人間は猿のときに4本足だった。直立歩行から自由になり、棒を持った。これが最初の武器。道具。嫌なものを遠ざける。そして縄を発明して好きなものをつなぎ止める。この2つで今の世界がある。握手すると縄。握るとグーになりパンチすると棒になる。両面を持っている。これが人間の持って生まれた宿命だ。どう使うかを僕らは任されている。縄をテーマにしたいとき、棒も使えるが、殺傷をポジティブにするとゲーム性としては……。物語のテーマもそうなので。

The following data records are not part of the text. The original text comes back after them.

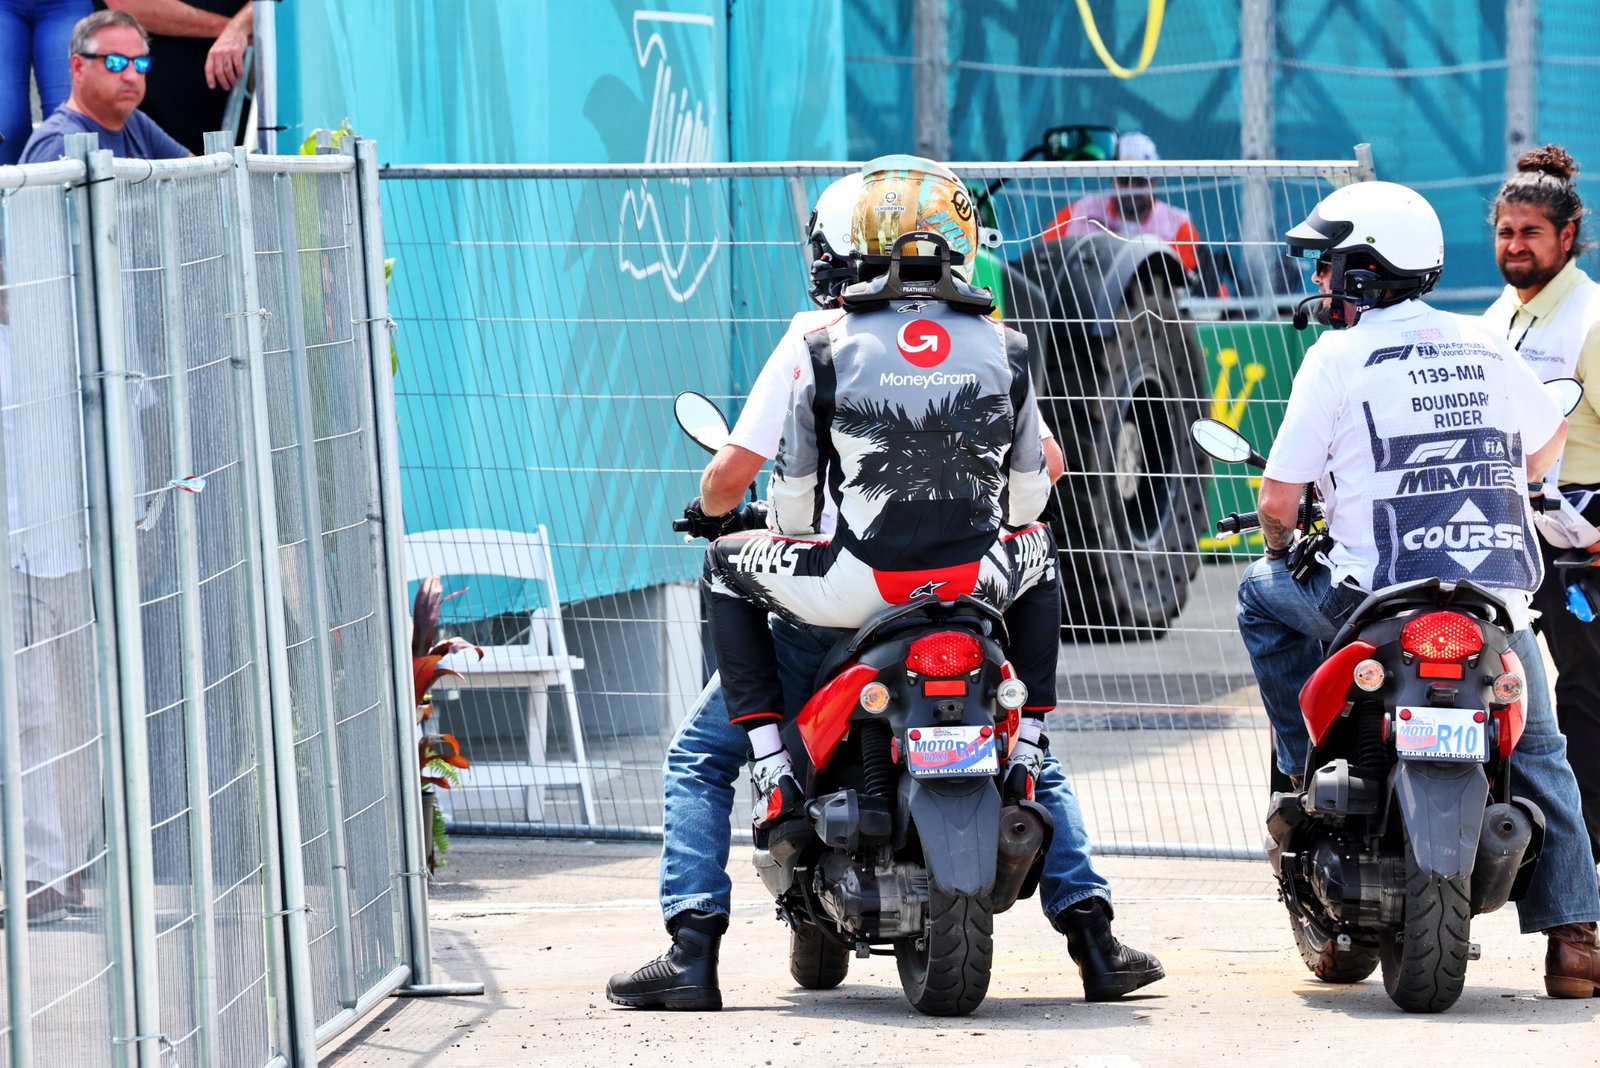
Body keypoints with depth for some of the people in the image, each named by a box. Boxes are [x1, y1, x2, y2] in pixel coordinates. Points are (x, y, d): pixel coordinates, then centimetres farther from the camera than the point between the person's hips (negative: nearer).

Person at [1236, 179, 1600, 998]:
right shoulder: (1486, 349, 9)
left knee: (1262, 594, 23)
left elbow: (1278, 500, -4)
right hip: (1498, 606, 4)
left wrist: (1281, 541, 18)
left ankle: (1310, 767, 20)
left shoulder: (1338, 357, -5)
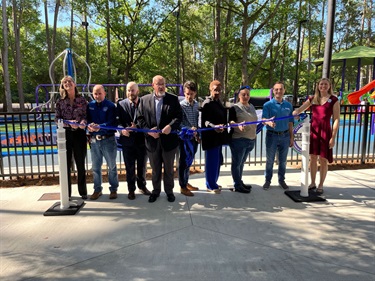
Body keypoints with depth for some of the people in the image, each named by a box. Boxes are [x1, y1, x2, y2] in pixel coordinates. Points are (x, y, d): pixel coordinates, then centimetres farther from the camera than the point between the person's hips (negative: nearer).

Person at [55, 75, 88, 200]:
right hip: (65, 134, 1)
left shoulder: (82, 100, 4)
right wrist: (69, 123, -16)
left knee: (81, 164, 6)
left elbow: (87, 115, 2)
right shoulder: (60, 101, 4)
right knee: (66, 164, 6)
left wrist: (83, 122, -19)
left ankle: (83, 191, 19)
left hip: (79, 134, 0)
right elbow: (57, 119, 0)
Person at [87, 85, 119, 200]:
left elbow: (112, 123, -15)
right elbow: (87, 119, 1)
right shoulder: (90, 105, 6)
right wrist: (89, 125, -22)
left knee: (112, 166, 9)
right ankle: (97, 189, 27)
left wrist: (100, 127, -31)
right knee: (95, 167, 13)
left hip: (108, 139, -4)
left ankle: (113, 189, 22)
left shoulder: (110, 105, -6)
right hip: (94, 140, 4)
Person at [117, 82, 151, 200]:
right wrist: (122, 130, -19)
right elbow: (118, 121, 0)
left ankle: (142, 186, 35)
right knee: (129, 167, 9)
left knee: (142, 166, 16)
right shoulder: (121, 104, 0)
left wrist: (137, 127, -20)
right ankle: (131, 189, 25)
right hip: (128, 140, 0)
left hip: (142, 140, 0)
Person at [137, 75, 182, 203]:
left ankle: (169, 191, 29)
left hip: (169, 139, -1)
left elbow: (179, 116, -5)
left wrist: (170, 126, -21)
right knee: (155, 169, 15)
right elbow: (140, 118, 1)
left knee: (169, 168, 12)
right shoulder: (144, 100, 3)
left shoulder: (173, 99, 0)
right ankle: (156, 191, 32)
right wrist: (148, 130, -12)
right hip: (152, 140, 1)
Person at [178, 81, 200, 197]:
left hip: (194, 137, 6)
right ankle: (183, 187, 12)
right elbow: (179, 123, -15)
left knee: (189, 161, 16)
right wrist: (190, 129, -29)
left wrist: (198, 135, 11)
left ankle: (186, 183, 30)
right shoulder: (181, 105, -12)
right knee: (184, 161, -1)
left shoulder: (197, 105, 6)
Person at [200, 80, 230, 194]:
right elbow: (204, 121, -23)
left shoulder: (218, 102, 14)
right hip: (211, 137, -9)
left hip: (218, 136, 10)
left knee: (218, 160, 17)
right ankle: (211, 186, 11)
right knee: (212, 160, -1)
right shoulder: (207, 103, -14)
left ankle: (213, 183, 31)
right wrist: (214, 127, -37)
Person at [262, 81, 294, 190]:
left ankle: (281, 180, 26)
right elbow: (264, 119, -18)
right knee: (270, 160, 7)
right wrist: (269, 122, -42)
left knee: (283, 160, 12)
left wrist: (291, 137, 8)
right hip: (272, 135, -3)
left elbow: (290, 123, 8)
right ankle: (268, 180, 19)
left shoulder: (288, 105, 4)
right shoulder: (268, 104, -7)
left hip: (285, 136, 3)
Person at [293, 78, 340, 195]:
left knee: (323, 159, 4)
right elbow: (299, 109, 7)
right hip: (313, 130, 4)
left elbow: (336, 119, -6)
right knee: (313, 158, 10)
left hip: (325, 131, -3)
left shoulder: (333, 100, -3)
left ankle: (320, 185, 18)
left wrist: (333, 137, -11)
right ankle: (312, 183, 24)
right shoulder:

――BTが出てくるところで、途中からか最初からか、赤ん坊のBTがいた。あれは違いがあるのか?
違いというか、結構強いです。BTにも本当はいろいろなバリエーションを作りたかったが、今の形になった。赤ちゃんのまま死んだ人もいるから、BBとの対比という意味もありメタファーとして入れている。
――ゲームをクリア後、任務を続けたりほかのプレイヤーと繋がりたい人に向けたアップデートはあったりするのか?
今のところ予定はない。終わると、ストーリーは一応終わるが配達任務はずっと続く。プレッパーも隠れているし、全部のミッションも残っているものがある。プレイヤーどうしのミッションもある。ストーリーはなくなっても結構遊べるようになっています。